Después de comer, tomar un café y descansar, iremos a visitar el Parque de Monserrate y el Palácio de Monserrate. Si tenéis coche, y especialmente esta noche ya no dormís en Sintra sino que seguís vuestra ruta, ahora sí que ya podríais cogerlo (en el Palácio hay aparcamiento) para al acabar salir directamente de la ciudad. No son más de 10 minutos. Otra opción es ir andando, pero es un buen trecho, coger un taxi o pagar a los chicos de los tuk-tuk para que nos lleven. Para ir en transporte público, hay un autobús (el número 435) que conecta con Monserrate.

Y ya, respecto a los Jardines y el Palacio en sí, pues están muy bien. Son fruto del capricho de un millonario inglés, al que le apeteció crearse este entorno salvaje, exótico y oriental. El Palacio, de inspiración árabe, es precioso. ¡Vedlo!

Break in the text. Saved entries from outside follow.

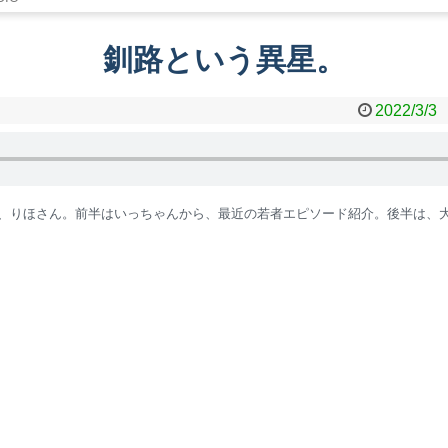
釧路という異星。
2022/3/3
、りほさん。前半はいっちゃんから、最近の若者エピソード紹介。後半は、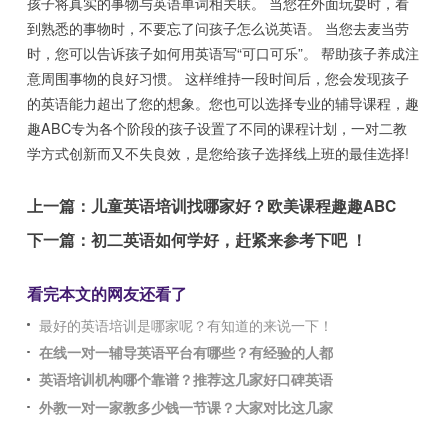
孩子将真实的事物与英语单词相关联。 当您在外面玩耍时，看
到熟悉的事物时，不要忘了问孩子怎么说英语。 当您去麦当劳
时，您可以告诉孩子如何用英语写“可口可乐”。 帮助孩子养成注
意周围事物的良好习惯。 这样维持一段时间后，您会发现孩子
的英语能力超出了您的想象。您也可以选择专业的辅导课程，趣
趣ABC专为各个阶段的孩子设置了不同的课程计划，一对二教
学方式创新而又不失良效，是您给孩子选择线上班的最佳选择!
上一篇：
儿童英语培训找哪家好？欧美课程趣趣ABC
下一篇：
初二英语如何学好，赶紧来参考下吧 ！
看完本文的网友还看了
最好的英语培训是哪家呢？有知道的来说一下！
在线一对一辅导英语平台有哪些？有经验的人都
英语培训机构哪个靠谱？推荐这几家好口碑英语
外教一对一家教多少钱一节课？大家对比这几家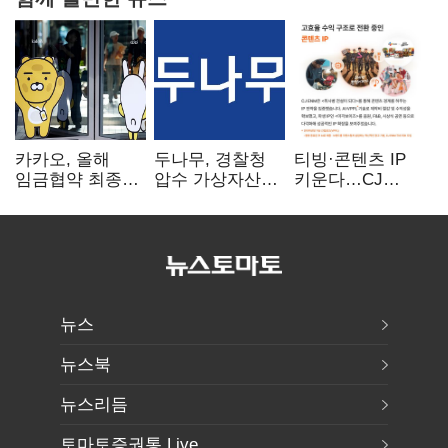
카카오, 올해
두나무, 경찰청
티빙·콘텐츠 IP
임금협약 최종
압수 가상자산
키운다…CJ
타결…연봉 6.3%
보관 맡는다…
ENM, 하반기
인상·격려금
커스터디 사업
글로벌 확장 가속
300만원
최종 낙찰
뉴스
뉴스북
뉴스리듬
토마토증권통 Live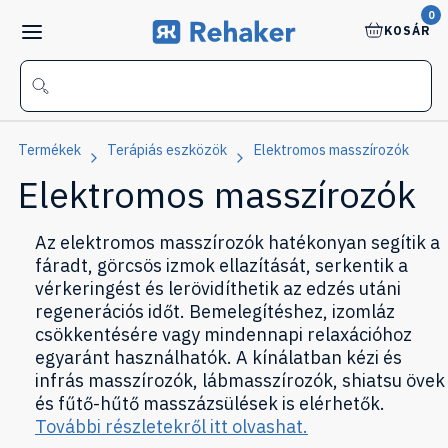
0
KOSÁR
Termékek
Terápiás eszközök
Elektromos masszírozók
Elektromos masszírozók
Az elektromos masszírozók hatékonyan segítik a
fáradt, görcsös izmok ellazítását, serkentik a
vérkeringést és lerövidíthetik az edzés utáni
regenerációs időt. Bemelegítéshez, izomláz
csökkentésére vagy mindennapi relaxációhoz
egyaránt használhatók. A kínálatban kézi és
infrás masszírozók, lábmasszírozók, shiatsu övek
és fűtő-hűtő masszázsülések is elérhetők.
További részletekről itt olvashat.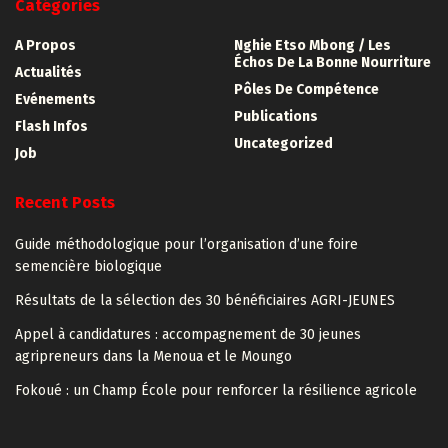
Catégories
A Propos
Nghie Etso Mbong / Les
Échos De La Bonne Nourriture
Actualités
Pôles De Compétence
Evénements
Publications
Flash Infos
Uncategorized
Job
Recent Posts
Guide méthodologique pour l’organisation d’une foire
semencière biologique
Résultats de la sélection des 30 bénéficiaires AGRI-JEUNES
Appel à candidatures : accompagnement de 30 jeunes
agripreneurs dans la Menoua et le Moungo
Fokoué : un Champ École pour renforcer la résilience agricole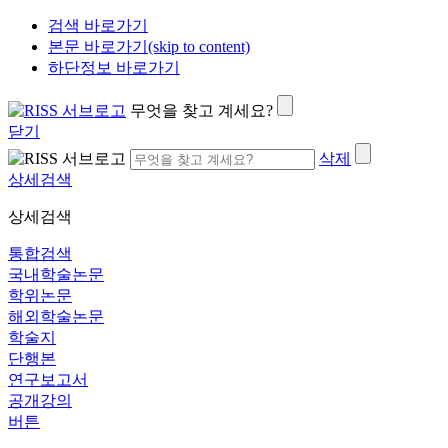
검색 바로가기
본문 바로가기(skip to content)
하단정보 바로가기
무엇을 찾고 계세요?
닫기
삭제
상세검색
상세검색
통합검색
국내학술논문
학위논문
해외학술논문
학술지
단행본
연구보고서
공개강의
버튼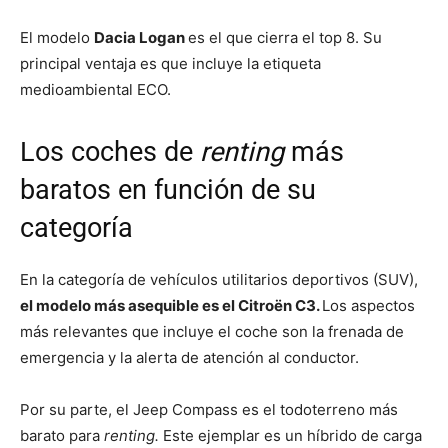
El modelo
Dacia Logan
es el que cierra el top 8. Su
principal ventaja es que incluye la etiqueta
medioambiental ECO.
Los coches de
renting
más
baratos en función de su
categoría
En la categoría de vehículos utilitarios deportivos (SUV),
el modelo más asequible es el Citroën C3.
Los aspectos
más relevantes que incluye el coche son la frenada de
emergencia y la alerta de atención al conductor.
Por su parte, el Jeep Compass es el todoterreno más
barato para
renting.
Este ejemplar es un híbrido de carga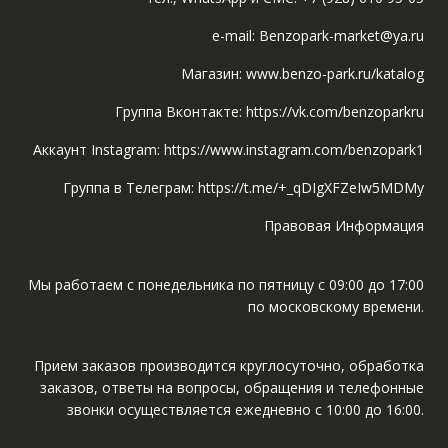
e-mail: Benzopark-market@ya.ru
Магазин: www.benzo-park.ru/katalog
Группа Вконтакте: https://vk.com/benzoparkru
Аккаунт Instagram: https://www.instagram.com/benzopark1
Группа в Телеграм: https://t.me/+_qDIgXFZeIw5MDMy
Правовая Информация
Мы работаем с понедельника по пятницу с 09:00 до 17:00
по московскому времени.
Прием заказов производится круглосуточно, обработка
заказов, ответы на вопросы, обращения и телефонные
звонки осуществляется ежедневно с 10:00 до 16:00.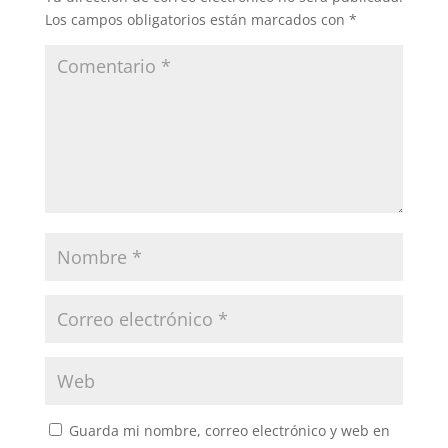
Los campos obligatorios están marcados con
*
Guarda mi nombre, correo electrónico y web en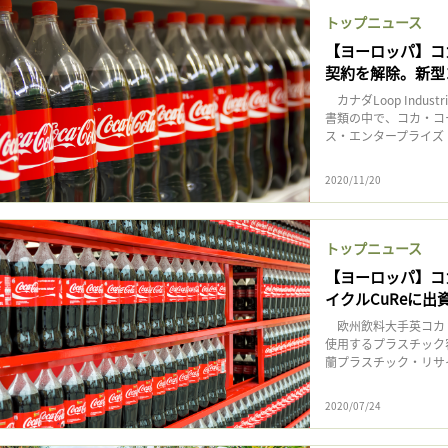
トップニュース
【ヨーロッパ】コカ・
契約を解除。新型
カナダLoop Indu
書類の中で、コカ・コ
ス・エンタープライズ・
2020/11/20
トップニュース
【ヨーロッパ】コ
イクルCuReに
欧州飲料大手英コカ・
使用するプラスチック容
蘭プラスチック・リサイクルC
2020/07/24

Y con esto, quedan clausuradas nuetras visitas oficiales por Sintra. El resto de tarde/noche que nos quede, podemos aprovecharla para pasear por la ciudad, que aunque por estar edificada sobre una colina, no es del todo fácil de caminar, siempre es recomendable, porque cada edificio, cada palacete, cada detalle, tiene un rincón bonito.

¡Y hasta aquí Sintra! ¡Esperamos que os haya gustado tanto como a nosotros, y que nuestro itinerario os haya resultado útil!.